* **Supplied material**:

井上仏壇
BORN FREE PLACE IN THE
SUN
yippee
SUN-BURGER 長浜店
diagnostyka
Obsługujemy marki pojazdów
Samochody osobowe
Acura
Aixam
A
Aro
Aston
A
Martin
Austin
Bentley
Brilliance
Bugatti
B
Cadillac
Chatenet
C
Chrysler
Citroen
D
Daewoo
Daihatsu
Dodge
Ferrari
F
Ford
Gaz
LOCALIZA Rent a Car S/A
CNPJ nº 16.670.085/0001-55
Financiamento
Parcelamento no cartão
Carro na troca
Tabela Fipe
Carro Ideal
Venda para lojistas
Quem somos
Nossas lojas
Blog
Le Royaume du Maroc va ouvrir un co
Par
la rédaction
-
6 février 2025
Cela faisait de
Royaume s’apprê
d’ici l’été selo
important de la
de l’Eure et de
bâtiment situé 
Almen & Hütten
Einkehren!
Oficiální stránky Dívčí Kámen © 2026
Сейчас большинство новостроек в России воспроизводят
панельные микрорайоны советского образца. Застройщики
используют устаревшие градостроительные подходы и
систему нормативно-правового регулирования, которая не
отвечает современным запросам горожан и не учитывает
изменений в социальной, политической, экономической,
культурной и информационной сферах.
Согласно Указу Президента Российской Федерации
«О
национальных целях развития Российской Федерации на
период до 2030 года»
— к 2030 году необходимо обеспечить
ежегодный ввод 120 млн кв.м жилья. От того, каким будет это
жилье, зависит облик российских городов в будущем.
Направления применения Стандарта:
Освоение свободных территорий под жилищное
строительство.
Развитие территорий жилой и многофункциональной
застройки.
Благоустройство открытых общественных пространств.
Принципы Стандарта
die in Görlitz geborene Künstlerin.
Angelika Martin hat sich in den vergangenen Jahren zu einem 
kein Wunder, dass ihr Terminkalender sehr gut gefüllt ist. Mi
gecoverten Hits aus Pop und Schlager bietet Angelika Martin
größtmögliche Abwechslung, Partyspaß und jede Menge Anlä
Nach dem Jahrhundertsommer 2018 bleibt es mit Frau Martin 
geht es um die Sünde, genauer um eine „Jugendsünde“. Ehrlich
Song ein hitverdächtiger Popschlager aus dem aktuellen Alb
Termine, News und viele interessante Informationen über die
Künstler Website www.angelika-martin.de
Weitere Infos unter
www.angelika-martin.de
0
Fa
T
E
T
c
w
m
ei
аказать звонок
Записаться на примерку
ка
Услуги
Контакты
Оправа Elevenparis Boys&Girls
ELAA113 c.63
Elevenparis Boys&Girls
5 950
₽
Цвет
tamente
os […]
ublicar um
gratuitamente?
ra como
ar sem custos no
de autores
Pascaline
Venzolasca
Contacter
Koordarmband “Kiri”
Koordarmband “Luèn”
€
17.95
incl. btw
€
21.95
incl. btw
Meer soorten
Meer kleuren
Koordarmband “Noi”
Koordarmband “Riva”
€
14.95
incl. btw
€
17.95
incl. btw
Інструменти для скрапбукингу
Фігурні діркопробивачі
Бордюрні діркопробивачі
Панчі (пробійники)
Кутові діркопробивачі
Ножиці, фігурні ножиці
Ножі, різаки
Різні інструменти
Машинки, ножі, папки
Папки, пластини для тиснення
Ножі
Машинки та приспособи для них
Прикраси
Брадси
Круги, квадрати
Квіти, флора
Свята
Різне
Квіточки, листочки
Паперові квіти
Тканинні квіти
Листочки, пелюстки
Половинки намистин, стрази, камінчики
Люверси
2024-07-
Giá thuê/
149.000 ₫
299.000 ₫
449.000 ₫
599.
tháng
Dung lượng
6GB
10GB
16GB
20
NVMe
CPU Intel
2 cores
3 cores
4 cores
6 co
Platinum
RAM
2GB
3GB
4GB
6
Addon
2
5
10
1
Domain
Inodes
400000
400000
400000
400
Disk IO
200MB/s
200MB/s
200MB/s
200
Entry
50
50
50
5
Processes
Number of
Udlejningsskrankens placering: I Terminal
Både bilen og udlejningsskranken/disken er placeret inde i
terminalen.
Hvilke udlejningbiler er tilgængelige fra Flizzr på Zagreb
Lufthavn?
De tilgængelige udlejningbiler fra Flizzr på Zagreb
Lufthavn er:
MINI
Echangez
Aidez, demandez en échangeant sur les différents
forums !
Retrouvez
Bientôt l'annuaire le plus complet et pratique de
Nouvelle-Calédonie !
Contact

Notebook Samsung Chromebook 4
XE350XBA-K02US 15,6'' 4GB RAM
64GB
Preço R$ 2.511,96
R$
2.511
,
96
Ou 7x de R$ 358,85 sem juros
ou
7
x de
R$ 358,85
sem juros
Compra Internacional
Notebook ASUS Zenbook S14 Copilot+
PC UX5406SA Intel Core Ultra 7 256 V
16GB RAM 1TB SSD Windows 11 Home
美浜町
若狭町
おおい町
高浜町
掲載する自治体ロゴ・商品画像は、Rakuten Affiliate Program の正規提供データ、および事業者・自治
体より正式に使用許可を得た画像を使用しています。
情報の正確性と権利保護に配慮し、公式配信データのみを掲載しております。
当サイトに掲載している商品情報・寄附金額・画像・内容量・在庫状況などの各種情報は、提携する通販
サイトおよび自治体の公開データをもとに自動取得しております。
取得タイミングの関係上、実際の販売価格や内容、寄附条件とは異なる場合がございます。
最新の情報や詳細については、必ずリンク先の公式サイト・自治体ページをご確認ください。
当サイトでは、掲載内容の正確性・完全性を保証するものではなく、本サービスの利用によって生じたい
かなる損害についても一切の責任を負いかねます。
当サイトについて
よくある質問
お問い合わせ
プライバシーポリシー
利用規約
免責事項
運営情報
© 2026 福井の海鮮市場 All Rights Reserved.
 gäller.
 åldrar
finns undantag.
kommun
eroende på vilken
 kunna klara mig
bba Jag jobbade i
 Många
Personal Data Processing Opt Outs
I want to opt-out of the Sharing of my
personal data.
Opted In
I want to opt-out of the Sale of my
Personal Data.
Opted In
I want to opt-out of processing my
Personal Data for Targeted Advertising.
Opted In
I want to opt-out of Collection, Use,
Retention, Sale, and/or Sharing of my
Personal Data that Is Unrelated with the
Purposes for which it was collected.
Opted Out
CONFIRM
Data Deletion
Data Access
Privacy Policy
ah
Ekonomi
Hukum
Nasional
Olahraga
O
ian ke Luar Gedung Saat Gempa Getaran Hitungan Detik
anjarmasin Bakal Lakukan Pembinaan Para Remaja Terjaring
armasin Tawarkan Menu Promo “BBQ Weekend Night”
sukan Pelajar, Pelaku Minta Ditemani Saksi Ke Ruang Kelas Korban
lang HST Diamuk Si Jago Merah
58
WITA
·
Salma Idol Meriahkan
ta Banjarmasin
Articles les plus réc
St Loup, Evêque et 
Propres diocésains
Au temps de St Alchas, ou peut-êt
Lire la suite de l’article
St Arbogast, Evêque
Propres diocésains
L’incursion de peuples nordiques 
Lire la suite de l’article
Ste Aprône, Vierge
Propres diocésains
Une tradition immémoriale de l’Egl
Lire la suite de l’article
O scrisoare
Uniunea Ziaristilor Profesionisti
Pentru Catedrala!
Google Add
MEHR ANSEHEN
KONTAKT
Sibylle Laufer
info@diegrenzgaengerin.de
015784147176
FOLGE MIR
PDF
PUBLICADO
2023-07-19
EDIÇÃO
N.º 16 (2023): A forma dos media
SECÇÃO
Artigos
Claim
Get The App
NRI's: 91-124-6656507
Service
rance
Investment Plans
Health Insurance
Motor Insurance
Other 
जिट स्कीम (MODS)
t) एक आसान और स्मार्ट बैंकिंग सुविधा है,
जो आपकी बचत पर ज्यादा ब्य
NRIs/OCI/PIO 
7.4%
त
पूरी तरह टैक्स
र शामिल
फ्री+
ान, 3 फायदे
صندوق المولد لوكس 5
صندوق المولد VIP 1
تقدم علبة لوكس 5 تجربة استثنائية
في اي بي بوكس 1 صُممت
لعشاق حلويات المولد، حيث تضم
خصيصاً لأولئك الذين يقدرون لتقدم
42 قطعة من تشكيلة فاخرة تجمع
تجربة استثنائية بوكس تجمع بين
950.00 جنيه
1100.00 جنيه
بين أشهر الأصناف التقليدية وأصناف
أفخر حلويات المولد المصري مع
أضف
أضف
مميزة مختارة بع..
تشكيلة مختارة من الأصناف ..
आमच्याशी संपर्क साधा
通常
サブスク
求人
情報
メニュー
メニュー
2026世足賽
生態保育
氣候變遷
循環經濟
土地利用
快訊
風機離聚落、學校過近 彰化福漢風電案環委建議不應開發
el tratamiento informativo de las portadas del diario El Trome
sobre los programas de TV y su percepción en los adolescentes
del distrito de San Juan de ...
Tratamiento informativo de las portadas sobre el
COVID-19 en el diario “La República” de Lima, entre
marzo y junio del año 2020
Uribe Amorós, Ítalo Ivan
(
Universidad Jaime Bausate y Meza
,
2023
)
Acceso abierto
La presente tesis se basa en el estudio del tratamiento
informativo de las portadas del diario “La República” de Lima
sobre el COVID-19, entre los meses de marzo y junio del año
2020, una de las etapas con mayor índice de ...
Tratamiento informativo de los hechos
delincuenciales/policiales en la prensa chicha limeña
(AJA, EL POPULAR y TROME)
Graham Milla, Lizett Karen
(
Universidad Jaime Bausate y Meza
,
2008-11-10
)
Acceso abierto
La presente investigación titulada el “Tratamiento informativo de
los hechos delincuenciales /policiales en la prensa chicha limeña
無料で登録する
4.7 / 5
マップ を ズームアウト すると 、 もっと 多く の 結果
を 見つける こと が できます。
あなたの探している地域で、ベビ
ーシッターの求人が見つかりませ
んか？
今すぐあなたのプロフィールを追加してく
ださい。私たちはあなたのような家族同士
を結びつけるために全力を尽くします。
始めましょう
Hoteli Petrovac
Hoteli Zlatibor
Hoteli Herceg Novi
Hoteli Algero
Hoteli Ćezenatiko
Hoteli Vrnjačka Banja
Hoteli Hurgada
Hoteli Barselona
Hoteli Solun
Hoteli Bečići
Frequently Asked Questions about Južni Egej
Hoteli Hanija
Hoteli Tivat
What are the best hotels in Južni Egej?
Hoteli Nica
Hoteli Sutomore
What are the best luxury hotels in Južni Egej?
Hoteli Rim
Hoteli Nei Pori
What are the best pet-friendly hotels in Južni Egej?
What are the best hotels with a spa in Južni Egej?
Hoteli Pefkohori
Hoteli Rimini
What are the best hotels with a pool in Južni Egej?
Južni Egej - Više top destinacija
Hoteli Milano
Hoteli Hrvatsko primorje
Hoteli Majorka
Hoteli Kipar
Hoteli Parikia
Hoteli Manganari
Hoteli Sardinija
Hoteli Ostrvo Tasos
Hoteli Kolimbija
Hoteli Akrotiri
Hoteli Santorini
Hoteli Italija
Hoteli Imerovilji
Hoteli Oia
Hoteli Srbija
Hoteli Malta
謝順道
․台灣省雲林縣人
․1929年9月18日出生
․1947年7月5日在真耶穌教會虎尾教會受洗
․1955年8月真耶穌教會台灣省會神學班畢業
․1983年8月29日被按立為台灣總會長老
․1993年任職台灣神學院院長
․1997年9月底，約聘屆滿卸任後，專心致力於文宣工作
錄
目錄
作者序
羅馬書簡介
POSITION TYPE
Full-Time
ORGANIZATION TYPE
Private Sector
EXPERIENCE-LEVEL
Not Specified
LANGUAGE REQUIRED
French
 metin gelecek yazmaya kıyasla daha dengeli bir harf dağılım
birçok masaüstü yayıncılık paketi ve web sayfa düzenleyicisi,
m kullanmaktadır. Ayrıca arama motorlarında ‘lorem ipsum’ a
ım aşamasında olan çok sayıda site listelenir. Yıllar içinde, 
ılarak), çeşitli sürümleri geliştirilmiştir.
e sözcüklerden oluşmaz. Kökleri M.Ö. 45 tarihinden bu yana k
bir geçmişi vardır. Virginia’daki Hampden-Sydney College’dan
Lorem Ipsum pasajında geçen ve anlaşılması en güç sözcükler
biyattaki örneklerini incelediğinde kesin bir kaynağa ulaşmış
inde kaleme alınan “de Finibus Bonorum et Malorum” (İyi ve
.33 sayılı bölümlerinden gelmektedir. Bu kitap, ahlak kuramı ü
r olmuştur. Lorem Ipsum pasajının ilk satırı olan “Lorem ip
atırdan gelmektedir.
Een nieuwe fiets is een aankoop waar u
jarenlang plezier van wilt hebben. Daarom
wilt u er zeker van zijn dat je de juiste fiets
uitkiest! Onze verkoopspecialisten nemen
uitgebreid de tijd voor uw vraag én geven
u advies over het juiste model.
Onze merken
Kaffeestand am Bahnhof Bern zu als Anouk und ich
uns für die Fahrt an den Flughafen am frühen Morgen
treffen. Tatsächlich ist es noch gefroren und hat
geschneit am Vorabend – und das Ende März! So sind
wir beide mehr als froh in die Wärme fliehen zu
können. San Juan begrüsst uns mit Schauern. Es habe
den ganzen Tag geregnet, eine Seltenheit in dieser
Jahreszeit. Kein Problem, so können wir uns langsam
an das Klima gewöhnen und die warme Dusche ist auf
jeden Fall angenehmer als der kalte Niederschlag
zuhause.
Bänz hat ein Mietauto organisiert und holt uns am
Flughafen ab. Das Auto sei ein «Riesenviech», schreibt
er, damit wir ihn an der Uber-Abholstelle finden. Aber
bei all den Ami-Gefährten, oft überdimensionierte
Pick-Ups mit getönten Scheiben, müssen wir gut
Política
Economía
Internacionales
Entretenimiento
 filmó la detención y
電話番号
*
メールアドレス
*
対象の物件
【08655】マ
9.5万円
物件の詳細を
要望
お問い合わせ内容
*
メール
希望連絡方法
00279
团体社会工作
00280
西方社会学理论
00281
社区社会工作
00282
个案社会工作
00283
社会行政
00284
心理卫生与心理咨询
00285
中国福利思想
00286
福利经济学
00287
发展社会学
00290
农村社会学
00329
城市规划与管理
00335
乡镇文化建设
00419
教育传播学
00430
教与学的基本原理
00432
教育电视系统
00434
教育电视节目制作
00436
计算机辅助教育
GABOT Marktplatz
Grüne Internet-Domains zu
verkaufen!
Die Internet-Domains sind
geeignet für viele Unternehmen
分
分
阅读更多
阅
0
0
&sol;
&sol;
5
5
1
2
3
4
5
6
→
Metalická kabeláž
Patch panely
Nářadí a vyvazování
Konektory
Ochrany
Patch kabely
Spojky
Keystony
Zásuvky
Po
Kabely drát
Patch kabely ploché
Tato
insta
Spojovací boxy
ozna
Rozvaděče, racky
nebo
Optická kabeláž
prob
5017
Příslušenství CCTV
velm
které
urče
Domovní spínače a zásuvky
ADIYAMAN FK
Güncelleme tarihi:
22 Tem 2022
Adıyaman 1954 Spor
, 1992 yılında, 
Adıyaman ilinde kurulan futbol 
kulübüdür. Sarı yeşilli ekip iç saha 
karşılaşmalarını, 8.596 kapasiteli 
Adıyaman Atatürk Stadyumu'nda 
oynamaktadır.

* **Required action**: Reproduce the entries above exactly as they appear. Begin at their first line and stop after the line that contains "Сейчас большинство новостроек", including both of these lines.

* **Task output**:
井上仏壇
BORN FREE PLACE IN THE
SUN
yippee
SUN-BURGER 長浜店
diagnostyka
Obsługujemy marki pojazdów
Samochody osobowe
Acura
Aixam
A
Aro
Aston
A
Martin
Austin
Bentley
Brilliance
Bugatti
B
Cadillac
Chatenet
C
Chrysler
Citroen
D
Daewoo
Daihatsu
Dodge
Ferrari
F
Ford
Gaz
LOCALIZA Rent a Car S/A
CNPJ nº 16.670.085/0001-55
Financiamento
Parcelamento no cartão
Carro na troca
Tabela Fipe
Carro Ideal
Venda para lojistas
Quem somos
Nossas lojas
Blog
Le Royaume du Maroc va ouvrir un co
Par
la rédaction
-
6 février 2025
Cela faisait de
Royaume s’apprê
d’ici l’été selo
important de la
de l’Eure et de
bâtiment situé 
Almen & Hütten
Einkehren!
Oficiální stránky Dívčí Kámen © 2026
Сейчас большинство новостроек в России воспроизводят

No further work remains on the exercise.